Accordingly, we overrule the Langstons' second issue.
C. Did the taxpayers preserve error as to their constitutional argument?
Under their third issue, the Langstons argue that the Taxing Authorities' purported double taxation
of the Langstons' real property violates article 8, section 1 of the Texas Constitution. See Tex.
Const. art. VIII, 1. The Langstons also argue that equity demands that a remedy be made to
enforce their constitutional right to be free from double taxation. Though the Langstons argue
otherwise in their reply brief, the record reflects that they did not voice these complaints in the trial
court. While they mentioned the alleged double taxation, they did not mention the Texas
Constitution or any alleged constitutional violation, nor did they argue that equity must provide a
remedy. Therefore, they failed to preserve error as to the third issue. See Tex. R. App. P. 33.1(a);
see, e.g., In re L.M.I., 119 S.W.3d 707, 711 (Tex. 2003) (holding that, to preserve issue for
appellate review, including constitutional error, party must present to trial court timely request,
motion, or objection, state specific grounds therefor, and obtain ruling).

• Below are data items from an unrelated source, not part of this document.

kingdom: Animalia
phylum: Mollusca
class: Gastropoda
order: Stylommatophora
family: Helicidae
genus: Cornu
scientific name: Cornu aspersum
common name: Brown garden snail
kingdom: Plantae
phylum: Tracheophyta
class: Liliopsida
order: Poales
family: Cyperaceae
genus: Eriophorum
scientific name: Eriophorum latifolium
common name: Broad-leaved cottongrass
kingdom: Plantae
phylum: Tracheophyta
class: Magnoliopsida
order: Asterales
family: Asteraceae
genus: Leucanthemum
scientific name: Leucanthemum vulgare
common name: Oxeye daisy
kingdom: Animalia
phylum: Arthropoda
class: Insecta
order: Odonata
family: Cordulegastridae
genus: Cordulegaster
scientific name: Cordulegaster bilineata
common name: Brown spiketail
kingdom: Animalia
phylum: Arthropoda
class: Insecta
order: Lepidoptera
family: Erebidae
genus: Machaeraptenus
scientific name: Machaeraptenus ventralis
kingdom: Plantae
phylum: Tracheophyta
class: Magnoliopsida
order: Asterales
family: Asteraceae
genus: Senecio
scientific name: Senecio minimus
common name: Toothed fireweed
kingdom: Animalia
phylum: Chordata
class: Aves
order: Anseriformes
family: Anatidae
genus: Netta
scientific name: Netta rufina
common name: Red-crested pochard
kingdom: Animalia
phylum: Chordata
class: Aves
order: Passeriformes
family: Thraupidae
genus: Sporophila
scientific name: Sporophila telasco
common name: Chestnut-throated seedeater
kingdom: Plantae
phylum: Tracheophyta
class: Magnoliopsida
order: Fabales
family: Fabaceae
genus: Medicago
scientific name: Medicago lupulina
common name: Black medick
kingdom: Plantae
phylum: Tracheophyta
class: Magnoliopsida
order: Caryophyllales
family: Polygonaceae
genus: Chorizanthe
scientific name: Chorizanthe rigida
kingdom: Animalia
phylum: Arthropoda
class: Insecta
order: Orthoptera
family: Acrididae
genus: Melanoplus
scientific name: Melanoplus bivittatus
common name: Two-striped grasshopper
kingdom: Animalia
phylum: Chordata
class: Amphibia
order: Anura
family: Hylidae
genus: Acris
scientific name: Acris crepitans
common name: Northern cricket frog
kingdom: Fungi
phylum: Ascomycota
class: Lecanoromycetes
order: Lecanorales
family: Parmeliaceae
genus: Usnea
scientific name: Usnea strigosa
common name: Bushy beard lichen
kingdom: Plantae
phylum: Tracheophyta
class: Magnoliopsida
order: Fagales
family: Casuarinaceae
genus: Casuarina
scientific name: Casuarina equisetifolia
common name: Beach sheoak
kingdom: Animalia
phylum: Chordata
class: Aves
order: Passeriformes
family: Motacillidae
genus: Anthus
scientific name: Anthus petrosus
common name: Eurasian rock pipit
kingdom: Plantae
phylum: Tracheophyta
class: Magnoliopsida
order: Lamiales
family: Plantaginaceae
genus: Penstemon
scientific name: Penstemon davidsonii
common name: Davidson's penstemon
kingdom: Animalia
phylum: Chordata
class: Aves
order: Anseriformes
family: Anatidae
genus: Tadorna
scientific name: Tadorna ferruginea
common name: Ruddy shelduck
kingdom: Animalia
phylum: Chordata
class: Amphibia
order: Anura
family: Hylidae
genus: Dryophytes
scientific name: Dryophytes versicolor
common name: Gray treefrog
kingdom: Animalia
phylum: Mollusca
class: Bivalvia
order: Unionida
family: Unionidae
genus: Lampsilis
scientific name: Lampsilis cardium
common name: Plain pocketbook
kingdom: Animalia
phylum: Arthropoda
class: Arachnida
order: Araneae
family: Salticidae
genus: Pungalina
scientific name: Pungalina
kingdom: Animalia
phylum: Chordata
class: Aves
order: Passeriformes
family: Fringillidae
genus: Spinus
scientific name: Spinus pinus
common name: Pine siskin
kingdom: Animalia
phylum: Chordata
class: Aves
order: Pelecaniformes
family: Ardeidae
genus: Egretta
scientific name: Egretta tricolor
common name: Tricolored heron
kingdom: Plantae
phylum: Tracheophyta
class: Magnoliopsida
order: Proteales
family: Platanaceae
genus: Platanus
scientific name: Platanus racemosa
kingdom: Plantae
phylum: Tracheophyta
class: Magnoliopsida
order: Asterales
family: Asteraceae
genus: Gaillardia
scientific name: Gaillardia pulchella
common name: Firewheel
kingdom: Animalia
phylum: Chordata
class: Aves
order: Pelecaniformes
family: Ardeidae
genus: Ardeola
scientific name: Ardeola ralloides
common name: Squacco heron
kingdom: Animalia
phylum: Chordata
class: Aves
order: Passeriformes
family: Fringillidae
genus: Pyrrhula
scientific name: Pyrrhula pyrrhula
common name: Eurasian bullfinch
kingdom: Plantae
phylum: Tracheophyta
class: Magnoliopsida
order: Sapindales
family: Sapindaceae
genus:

In their reply brief, the Langstons assert that, if this court concludes error was not preserved, then
this court should review the issue under the doctrine of fundamental error. The Supreme Court of
Texas, however, has concluded that, in the context of civil appeals, fundamental error is a narrow
doctrine. See In re B.L.D., 113 S.W.3d 340, 350-52 (Tex. 2003). The alleged constitutional
violation that the Langstons assert in their third issue does not fall within the narrow scope of the
fundamental error doctrine recognized by the Supreme Court of Texas. See id. Therefore,
fundamental error does not apply to the Langstons' constitutional complaint. See id. Because the
Langstons failed to preserve error, we overrule their third issue.
Having overruled all of the Langstons' issues, we affirm the trial court's judgment.
/s/ Kem Thompson Frost
Panel consists of Justices Frost, Seymore, and Boyce.